┌─ RECORDS PROVIDED

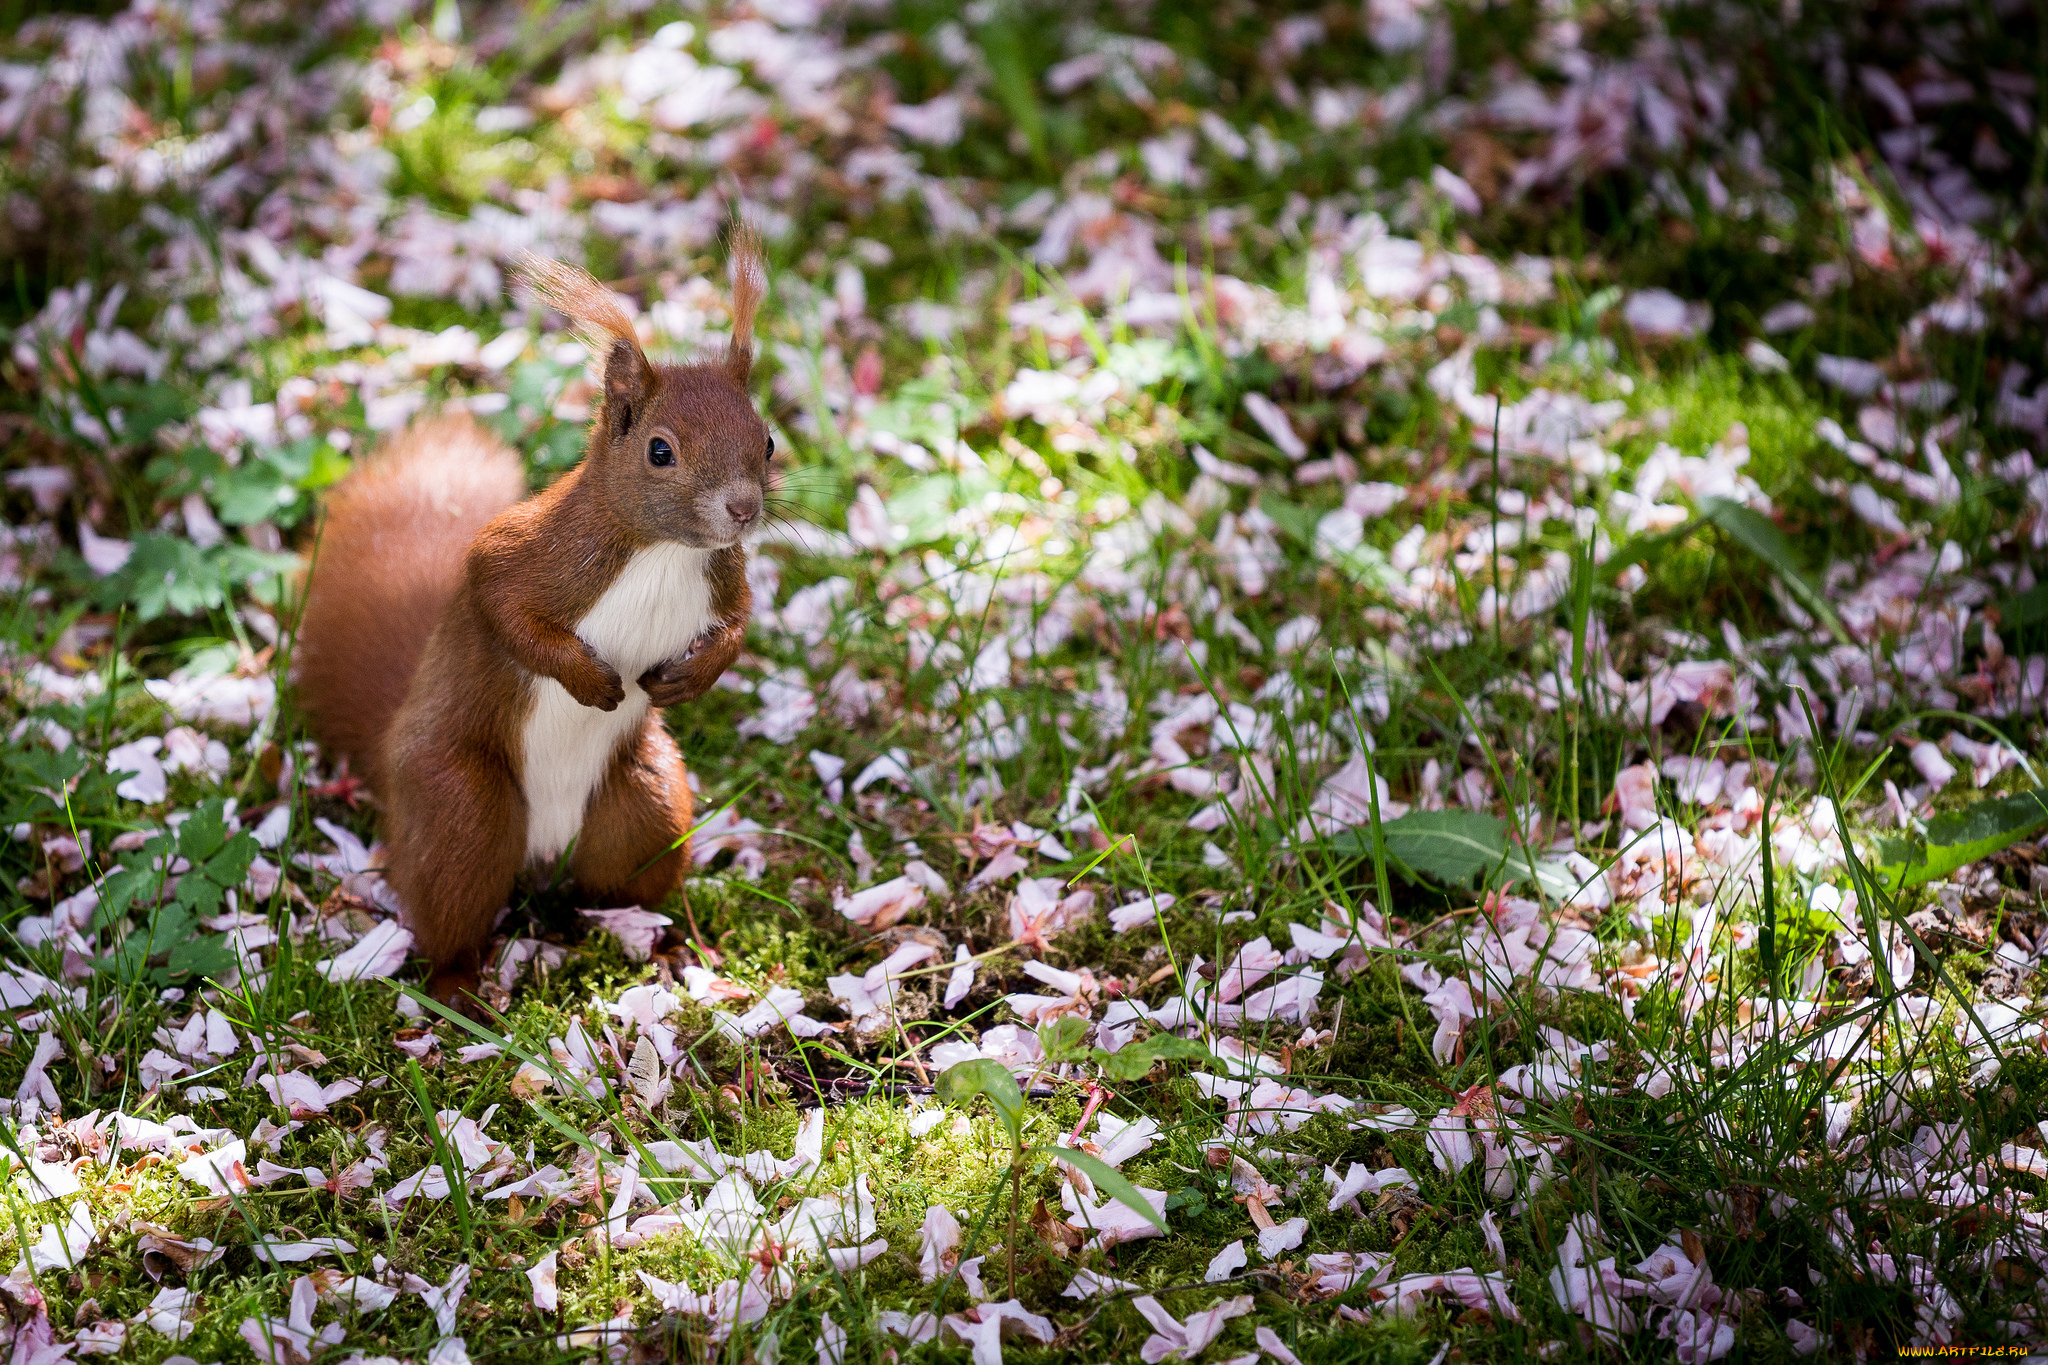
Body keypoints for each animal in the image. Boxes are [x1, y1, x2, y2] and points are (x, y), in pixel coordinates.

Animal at [288, 235, 770, 1002]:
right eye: (660, 450)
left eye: (769, 440)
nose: (744, 509)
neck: (665, 552)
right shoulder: (525, 553)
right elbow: (502, 604)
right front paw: (591, 680)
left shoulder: (725, 578)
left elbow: (740, 620)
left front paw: (694, 675)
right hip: (463, 806)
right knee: (449, 908)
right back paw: (461, 989)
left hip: (646, 805)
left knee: (623, 881)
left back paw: (663, 948)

└─

PROBLEM STATEMENT :: Produce an exact copy of every line above, with the images left out.

WRITTEN SOLUTION ::
Body keypoints for each animal in the image. Boxes are [x1, y1, x2, y2] and points are (x, y), in pixel coordinates.

Animal at [288, 235, 770, 1002]:
right eye: (660, 450)
left eye: (769, 440)
nose: (744, 509)
neck: (665, 552)
right shoulder: (525, 553)
right elbow: (502, 604)
right front paw: (591, 680)
left shoulder: (725, 578)
left elbow: (740, 620)
left front paw: (694, 675)
right hip: (463, 806)
right knee: (449, 908)
right back paw: (461, 989)
left hip: (646, 805)
left knee: (623, 881)
left back paw: (663, 948)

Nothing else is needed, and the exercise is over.